There’s something maddening about the belief that food production would be more abundant and efficient—and the results healthier and less expensive—with even more subsidies for relatively well-off farmers and agribusinesses. Indeed, there is lots of evidence that farm subsidies stifle innovation, make producers less competitive, reduce incentives to boost efficiency and consume less water and fewer pesticides, and shift the focus from farming crops to chasing subsidies. As a result, many farmers end up doing less with more, and people end up paying more for less.

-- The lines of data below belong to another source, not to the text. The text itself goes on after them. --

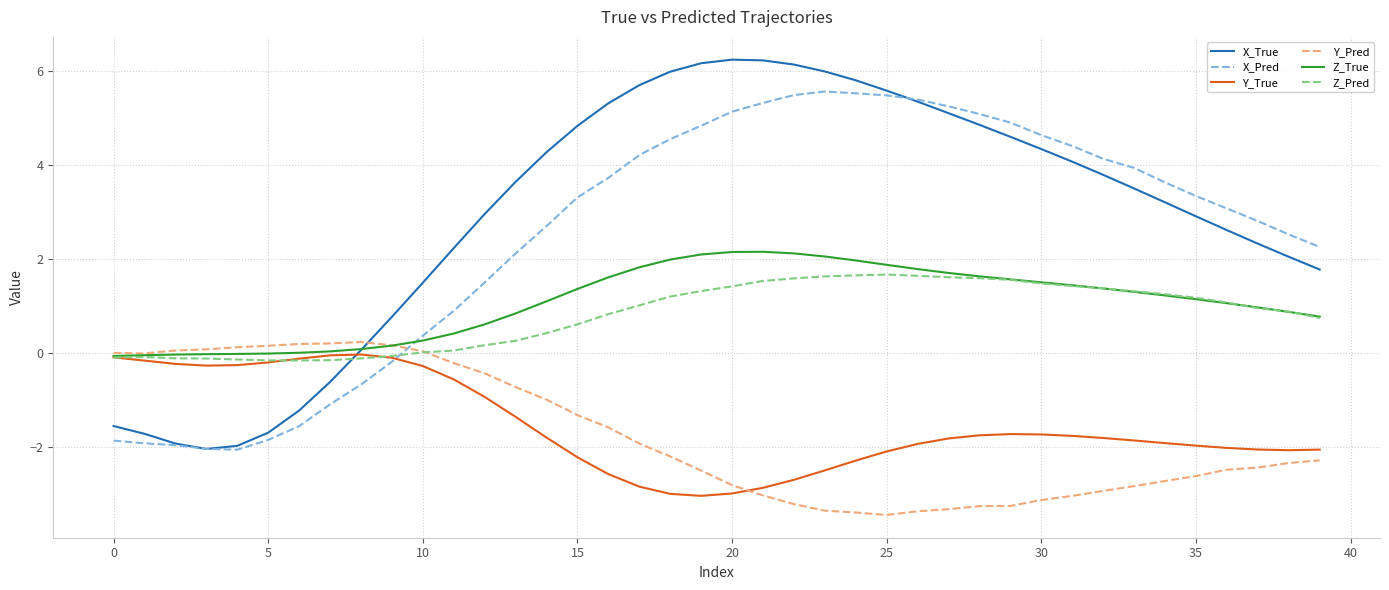

Count the number of data series in this chart.

6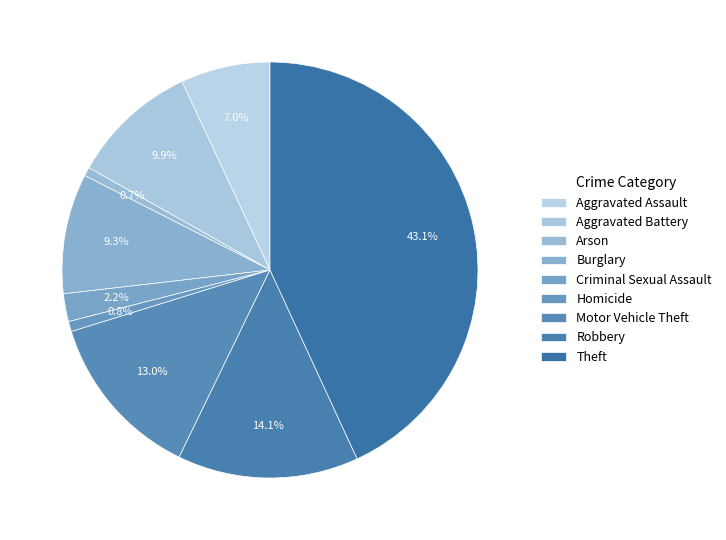

To the nearest percent, what is the difference between the largest and smallest slice percentages?

42%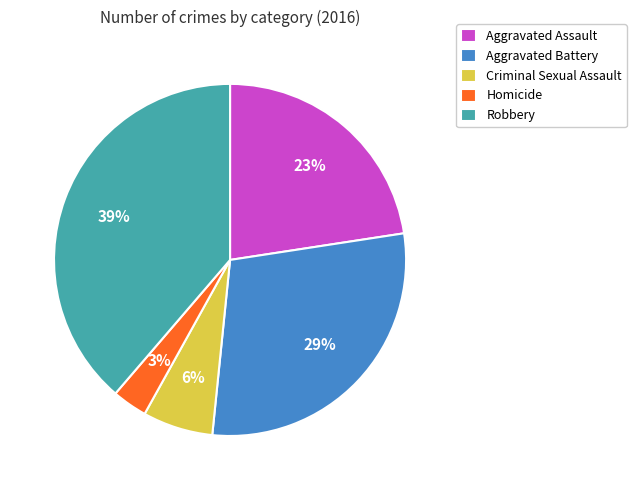

To the nearest percent, what is the difference between the Aggravated Battery and Robbery slice percentages?

10%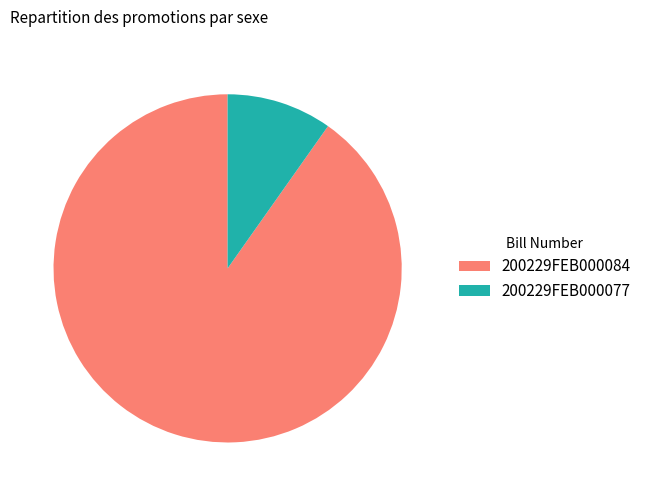

Rank the categories by value from lowest to highest.

200229FEB000077, 200229FEB000084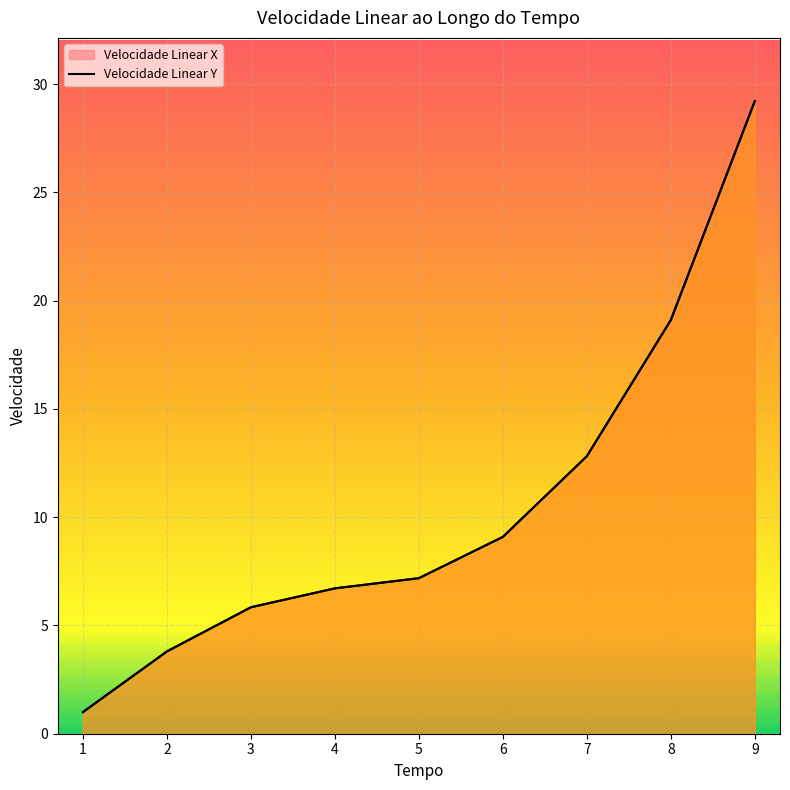

What is the sum of all Velocidade Linear X values?

94.7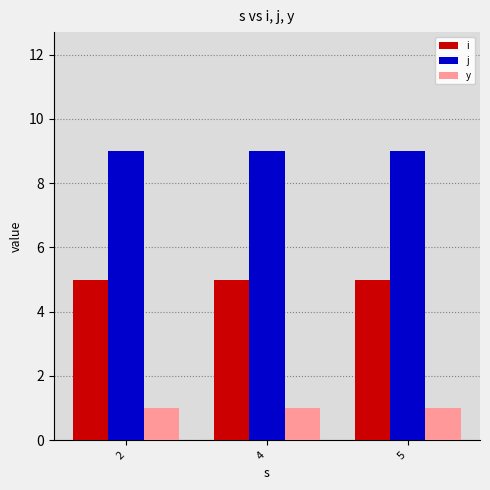

What is the difference between the highest and lowest values at 2?

8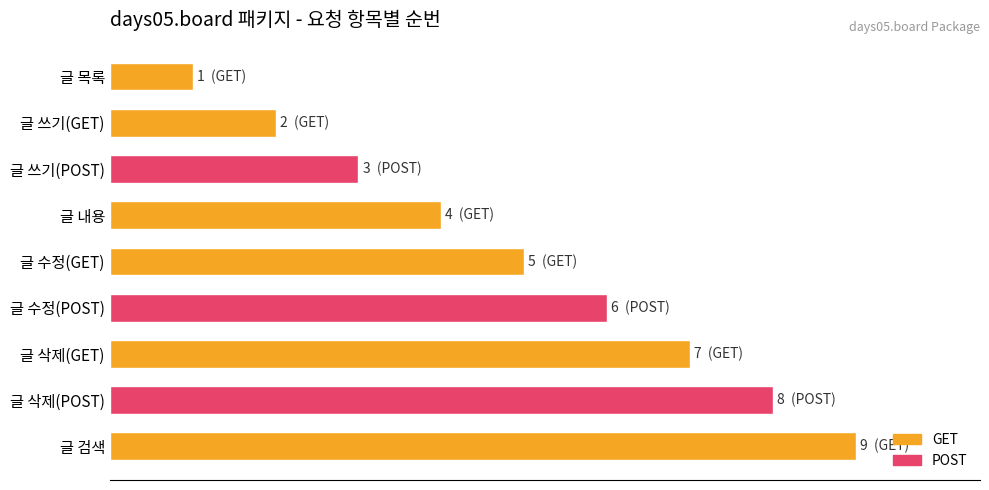

Are the bars horizontal?

Yes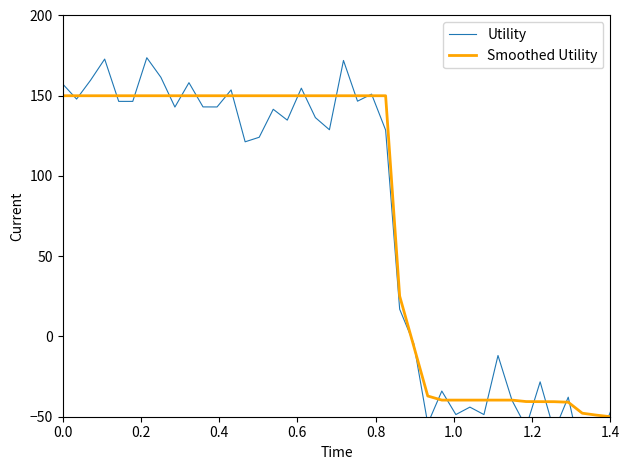

True or false: Smoothed Utility and Utility cross at least once.

True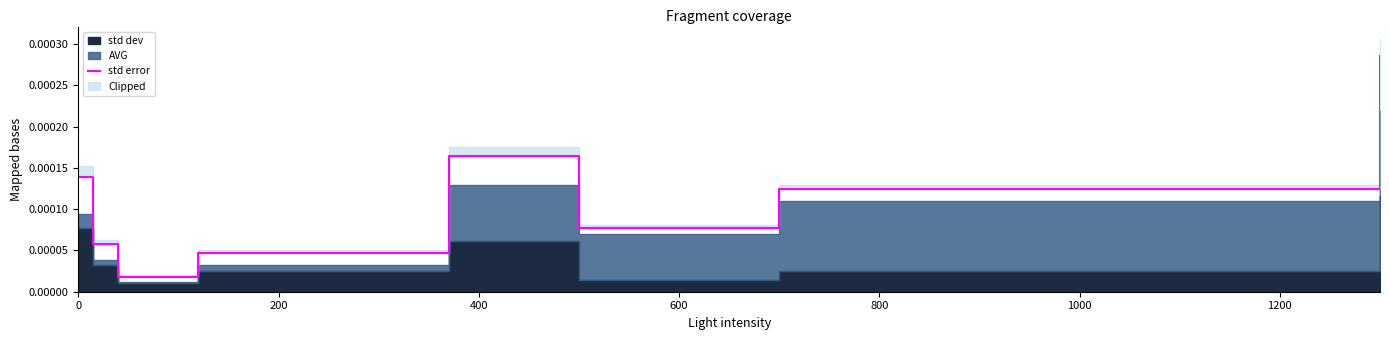

Is it true that the value at 1400 is 0.0?

False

Adding insult to injury, farm subsidies often lead to overproduction, which in theory should reduce the price of farm products and reduce farmers’ profits. That is, if the government did not appease this powerful lobby by buying its excess production. In other words, taxpayers pay for subsidies or loan guarantees, and then for the resulting production surplus, and then for storage.

Gary Galles reminds us of John Adams’s greatness.

I’m eager to read Empowering the New American Worker.

Arnold Kling reviews Michael Gibson’s Paper Belt on Fire.

The market is disciplining Facebook; no need for antitrust.

Noah Carl decries covidian “fact-checking” (so called) groupthink.